According to Mohit, there are nearly 300 photographers in the area around India Gate. They work by splitting into groups of five to seven people each. Each group has one printer that rolls out photographs in a matter of minutes.

Most people who visit India Gate, do not return without clicking a picture of the iconic structure. Mohit and his friends ask all visitors, so that at least one of them turn around to buy a photograph. Nowadays, only a few ask to get their photos clicked, Mohit says. His eyes suddenly turns to a couple who were clicking a photo with a selfie stick. Mohit shrugs off his disappointment and says, “Isme to bahut maza aata hai (This job gives a lot of joy).”

With the proliferation of affordable smartphones, their profession has taken a hit. Despite this, there are a few who still want to cherish their time at the India Gate with those small copies of photographs. Luckily for Mohit, it’s still a common sight to see people holding their printed photographs or tourists striking a variety of poses for a picture.

Camera settings are facile for them. Mohit says that framing according to the light conditions is the basic rule of photography. The rest, he believes, are trivial things.

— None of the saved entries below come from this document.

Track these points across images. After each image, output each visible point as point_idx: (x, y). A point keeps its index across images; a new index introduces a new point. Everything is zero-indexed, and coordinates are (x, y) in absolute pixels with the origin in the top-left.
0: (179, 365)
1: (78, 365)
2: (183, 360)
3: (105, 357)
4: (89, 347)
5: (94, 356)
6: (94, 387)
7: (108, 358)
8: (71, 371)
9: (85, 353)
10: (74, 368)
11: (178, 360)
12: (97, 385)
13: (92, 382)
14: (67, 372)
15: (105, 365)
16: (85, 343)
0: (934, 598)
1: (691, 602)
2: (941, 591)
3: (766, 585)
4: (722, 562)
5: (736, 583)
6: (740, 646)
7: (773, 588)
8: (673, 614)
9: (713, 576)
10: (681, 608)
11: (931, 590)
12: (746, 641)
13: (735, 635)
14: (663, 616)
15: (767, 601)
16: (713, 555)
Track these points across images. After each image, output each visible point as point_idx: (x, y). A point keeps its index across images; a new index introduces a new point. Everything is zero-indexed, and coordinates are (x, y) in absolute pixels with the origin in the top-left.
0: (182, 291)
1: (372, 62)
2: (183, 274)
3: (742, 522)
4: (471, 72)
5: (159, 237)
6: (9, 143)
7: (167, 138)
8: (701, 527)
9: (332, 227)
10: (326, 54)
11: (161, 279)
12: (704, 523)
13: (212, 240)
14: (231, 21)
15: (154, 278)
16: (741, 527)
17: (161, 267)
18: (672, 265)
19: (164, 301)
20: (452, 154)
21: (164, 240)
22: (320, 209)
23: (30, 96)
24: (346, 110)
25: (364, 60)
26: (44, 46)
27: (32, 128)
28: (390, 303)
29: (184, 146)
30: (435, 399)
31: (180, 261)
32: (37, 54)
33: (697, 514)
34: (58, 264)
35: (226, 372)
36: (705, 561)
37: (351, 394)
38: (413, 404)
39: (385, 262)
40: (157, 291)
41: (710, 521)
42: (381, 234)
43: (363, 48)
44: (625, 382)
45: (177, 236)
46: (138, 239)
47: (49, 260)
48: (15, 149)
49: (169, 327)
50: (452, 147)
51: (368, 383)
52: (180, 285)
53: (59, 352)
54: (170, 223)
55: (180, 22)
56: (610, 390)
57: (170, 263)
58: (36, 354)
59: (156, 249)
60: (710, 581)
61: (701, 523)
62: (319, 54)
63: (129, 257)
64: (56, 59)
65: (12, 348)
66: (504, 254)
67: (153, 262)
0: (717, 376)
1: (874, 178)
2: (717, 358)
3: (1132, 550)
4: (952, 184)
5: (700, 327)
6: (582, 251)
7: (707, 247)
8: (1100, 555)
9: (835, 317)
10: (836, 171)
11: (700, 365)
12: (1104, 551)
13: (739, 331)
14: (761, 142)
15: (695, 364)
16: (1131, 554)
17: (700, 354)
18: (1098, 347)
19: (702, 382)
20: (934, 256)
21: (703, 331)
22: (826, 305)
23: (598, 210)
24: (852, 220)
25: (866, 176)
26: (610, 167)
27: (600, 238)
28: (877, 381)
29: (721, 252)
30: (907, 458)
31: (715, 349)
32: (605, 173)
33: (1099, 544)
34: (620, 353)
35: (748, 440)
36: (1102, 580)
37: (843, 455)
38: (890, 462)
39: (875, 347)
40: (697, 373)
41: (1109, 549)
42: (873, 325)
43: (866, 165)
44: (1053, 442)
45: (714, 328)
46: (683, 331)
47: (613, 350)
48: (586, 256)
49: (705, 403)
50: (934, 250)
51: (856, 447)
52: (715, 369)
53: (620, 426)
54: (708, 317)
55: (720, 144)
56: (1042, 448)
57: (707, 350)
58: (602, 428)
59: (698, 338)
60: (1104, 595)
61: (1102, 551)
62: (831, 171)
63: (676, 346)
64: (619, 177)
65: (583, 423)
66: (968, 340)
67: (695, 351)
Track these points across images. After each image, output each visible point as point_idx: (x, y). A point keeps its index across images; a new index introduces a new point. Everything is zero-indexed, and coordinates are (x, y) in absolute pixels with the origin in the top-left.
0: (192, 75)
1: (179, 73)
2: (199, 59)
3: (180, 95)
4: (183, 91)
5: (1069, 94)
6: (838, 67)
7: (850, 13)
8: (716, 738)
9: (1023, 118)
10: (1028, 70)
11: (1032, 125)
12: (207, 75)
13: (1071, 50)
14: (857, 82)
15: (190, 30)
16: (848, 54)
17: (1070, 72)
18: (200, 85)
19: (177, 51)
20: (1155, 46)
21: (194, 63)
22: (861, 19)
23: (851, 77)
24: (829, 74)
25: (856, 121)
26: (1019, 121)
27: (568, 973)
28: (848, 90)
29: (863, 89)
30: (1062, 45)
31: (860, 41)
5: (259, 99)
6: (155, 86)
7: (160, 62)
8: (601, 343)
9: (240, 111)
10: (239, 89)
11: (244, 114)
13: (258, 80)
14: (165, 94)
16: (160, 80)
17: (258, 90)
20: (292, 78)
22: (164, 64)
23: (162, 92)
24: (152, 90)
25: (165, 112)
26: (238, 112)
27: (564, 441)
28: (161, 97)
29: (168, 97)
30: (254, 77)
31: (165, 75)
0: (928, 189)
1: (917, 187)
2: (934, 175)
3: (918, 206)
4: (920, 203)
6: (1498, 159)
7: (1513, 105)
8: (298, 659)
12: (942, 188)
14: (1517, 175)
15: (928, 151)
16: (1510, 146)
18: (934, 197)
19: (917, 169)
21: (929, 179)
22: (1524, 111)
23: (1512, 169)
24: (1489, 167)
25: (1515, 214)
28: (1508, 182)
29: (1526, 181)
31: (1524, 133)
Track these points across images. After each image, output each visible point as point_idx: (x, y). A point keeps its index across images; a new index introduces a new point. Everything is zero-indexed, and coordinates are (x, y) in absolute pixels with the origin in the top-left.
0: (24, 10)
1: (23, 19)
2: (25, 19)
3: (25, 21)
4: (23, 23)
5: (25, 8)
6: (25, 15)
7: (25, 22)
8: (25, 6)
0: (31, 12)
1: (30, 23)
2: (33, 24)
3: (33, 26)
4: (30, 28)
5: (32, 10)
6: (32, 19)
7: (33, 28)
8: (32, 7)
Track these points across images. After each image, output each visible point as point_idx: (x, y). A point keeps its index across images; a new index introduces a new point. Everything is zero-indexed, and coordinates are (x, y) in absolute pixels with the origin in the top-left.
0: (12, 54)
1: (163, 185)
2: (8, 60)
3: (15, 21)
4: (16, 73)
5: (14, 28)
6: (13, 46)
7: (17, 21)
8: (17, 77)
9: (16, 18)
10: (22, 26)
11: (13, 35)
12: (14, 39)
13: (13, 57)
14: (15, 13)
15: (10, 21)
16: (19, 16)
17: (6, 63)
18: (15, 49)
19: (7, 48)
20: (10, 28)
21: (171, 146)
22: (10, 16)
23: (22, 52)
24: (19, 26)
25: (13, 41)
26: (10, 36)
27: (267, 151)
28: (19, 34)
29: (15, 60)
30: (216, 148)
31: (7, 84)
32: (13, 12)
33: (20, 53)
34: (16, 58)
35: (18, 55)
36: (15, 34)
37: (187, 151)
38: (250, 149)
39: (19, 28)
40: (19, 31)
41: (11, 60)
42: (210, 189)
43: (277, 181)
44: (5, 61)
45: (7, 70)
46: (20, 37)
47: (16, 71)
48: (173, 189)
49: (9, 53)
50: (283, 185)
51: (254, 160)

Mohit then goes on to ask his friends to join us. 23-year-old, Krishna, a B.Com. graduate, has been clicking photographs as a part-time job. He says he can make enough pocket money out of this. Krishna says he is trying for a government job.

He feels that there is joy in asking people to pose – and when customers see the photographs, they often offer a word of praise.

Most of the photographers stay at India Gate from 9 AM to 9 PM daily, so they can at least make ₹300 per day. In between the conversations, they get busy showing the sample photographs to people, while trying to convince them. Some do not even listening to their claims, but others finally agree to get their photos clicked.

On many such bustling evenings at the India Gate, these photographers are in search of people who want to get their photos clicked. In the process, they also take a piece of India Gate with themselves.

But there’s only one thorn in the picture. The police regularly visit and remove the unauthorised vendors and sellers around India Gate. The moment Mohit spots a police van, he starts to walk fast with a squawk : “Ye police bas hami log ko pakadti hai. Vijay mallya log aaramse jee rahe hai (These cops only try to snatch us. People like Vijay Malliya are living happily),” he adds.